# Task directions
Write down, unchanged, the entries from the first line through the line holding "Tundra (ET) has". Include no other line.

(Exercise inputs Opens)

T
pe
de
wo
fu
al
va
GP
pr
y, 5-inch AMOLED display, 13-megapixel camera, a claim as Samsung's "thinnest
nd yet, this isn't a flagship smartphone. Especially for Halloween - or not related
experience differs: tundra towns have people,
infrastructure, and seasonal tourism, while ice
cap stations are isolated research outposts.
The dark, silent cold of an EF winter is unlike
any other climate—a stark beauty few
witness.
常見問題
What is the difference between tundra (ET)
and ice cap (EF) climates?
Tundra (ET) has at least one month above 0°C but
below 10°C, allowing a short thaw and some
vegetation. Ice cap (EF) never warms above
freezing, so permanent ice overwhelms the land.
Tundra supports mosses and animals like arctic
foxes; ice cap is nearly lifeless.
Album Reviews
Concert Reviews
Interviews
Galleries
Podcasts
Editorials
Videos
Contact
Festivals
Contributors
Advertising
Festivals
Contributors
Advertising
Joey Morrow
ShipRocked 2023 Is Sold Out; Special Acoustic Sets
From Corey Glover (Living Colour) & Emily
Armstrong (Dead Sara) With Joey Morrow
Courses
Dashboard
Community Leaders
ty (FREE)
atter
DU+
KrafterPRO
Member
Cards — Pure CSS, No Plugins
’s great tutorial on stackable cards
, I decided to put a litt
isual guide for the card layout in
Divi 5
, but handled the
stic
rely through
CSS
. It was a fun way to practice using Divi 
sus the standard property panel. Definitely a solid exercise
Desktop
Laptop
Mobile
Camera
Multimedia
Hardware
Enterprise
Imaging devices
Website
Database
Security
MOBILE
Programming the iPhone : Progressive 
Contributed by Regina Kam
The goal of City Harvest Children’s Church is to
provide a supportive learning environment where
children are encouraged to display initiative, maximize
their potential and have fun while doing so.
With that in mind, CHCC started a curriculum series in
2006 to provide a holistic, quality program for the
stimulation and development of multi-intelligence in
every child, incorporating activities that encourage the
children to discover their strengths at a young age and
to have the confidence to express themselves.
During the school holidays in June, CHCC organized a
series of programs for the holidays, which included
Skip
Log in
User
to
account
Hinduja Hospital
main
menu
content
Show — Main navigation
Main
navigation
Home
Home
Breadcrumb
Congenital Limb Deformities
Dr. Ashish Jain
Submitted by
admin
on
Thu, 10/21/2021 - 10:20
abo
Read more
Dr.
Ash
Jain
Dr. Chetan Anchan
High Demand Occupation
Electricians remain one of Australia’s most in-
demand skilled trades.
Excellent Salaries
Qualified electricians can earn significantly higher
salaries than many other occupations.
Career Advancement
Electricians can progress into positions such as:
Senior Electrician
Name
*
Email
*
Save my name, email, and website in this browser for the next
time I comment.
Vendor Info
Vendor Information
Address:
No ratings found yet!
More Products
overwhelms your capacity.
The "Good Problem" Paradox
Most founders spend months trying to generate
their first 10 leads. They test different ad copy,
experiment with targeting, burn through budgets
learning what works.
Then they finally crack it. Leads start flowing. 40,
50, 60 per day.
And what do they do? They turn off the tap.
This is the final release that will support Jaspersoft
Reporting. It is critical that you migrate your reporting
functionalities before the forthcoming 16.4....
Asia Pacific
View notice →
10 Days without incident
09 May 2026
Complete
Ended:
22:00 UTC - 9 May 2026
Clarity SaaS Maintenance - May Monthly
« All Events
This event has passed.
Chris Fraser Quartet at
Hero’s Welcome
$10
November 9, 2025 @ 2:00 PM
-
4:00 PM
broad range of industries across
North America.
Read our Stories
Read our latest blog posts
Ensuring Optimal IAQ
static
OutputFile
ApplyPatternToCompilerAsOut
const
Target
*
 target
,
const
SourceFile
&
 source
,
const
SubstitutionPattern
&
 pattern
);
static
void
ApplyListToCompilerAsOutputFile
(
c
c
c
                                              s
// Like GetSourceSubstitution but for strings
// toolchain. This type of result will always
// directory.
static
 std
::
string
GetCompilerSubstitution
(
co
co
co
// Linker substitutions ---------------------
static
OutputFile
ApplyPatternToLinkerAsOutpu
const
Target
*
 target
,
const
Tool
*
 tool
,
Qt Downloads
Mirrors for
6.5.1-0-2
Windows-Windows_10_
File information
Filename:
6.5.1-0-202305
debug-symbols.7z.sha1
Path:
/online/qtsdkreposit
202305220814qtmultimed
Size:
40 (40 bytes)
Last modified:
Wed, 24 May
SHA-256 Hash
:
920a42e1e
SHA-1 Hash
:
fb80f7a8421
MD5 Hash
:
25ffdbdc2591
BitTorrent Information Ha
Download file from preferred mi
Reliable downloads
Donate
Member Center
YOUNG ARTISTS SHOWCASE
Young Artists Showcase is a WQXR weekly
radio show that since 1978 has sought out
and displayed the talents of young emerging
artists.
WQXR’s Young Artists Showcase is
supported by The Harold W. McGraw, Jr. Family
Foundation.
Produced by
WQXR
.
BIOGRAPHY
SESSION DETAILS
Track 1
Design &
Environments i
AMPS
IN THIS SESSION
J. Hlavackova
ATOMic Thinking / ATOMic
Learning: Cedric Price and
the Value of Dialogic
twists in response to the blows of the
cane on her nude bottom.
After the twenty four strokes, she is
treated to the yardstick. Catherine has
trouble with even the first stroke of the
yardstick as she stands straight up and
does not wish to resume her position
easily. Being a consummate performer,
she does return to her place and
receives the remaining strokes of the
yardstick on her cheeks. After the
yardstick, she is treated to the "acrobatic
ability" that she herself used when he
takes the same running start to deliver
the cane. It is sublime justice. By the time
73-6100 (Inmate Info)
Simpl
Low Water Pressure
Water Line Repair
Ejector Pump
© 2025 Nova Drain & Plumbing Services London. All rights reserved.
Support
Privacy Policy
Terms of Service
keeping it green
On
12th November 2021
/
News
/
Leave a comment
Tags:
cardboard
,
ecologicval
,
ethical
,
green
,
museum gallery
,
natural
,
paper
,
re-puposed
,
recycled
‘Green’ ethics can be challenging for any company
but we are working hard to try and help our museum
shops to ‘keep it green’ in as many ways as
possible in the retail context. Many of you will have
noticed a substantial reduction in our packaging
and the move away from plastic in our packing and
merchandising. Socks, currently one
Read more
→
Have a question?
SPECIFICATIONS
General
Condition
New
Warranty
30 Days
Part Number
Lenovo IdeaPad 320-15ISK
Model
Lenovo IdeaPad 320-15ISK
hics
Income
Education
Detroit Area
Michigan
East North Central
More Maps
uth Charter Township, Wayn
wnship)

(Exercise inputs Closes)

# Result
T
pe
de
wo
fu
al
va
GP
pr
y, 5-inch AMOLED display, 13-megapixel camera, a claim as Samsung's "thinnest
nd yet, this isn't a flagship smartphone. Especially for Halloween - or not related
experience differs: tundra towns have people,
infrastructure, and seasonal tourism, while ice
cap stations are isolated research outposts.
The dark, silent cold of an EF winter is unlike
any other climate—a stark beauty few
witness.
常見問題
What is the difference between tundra (ET)
and ice cap (EF) climates?
Tundra (ET) has at least one month above 0°C but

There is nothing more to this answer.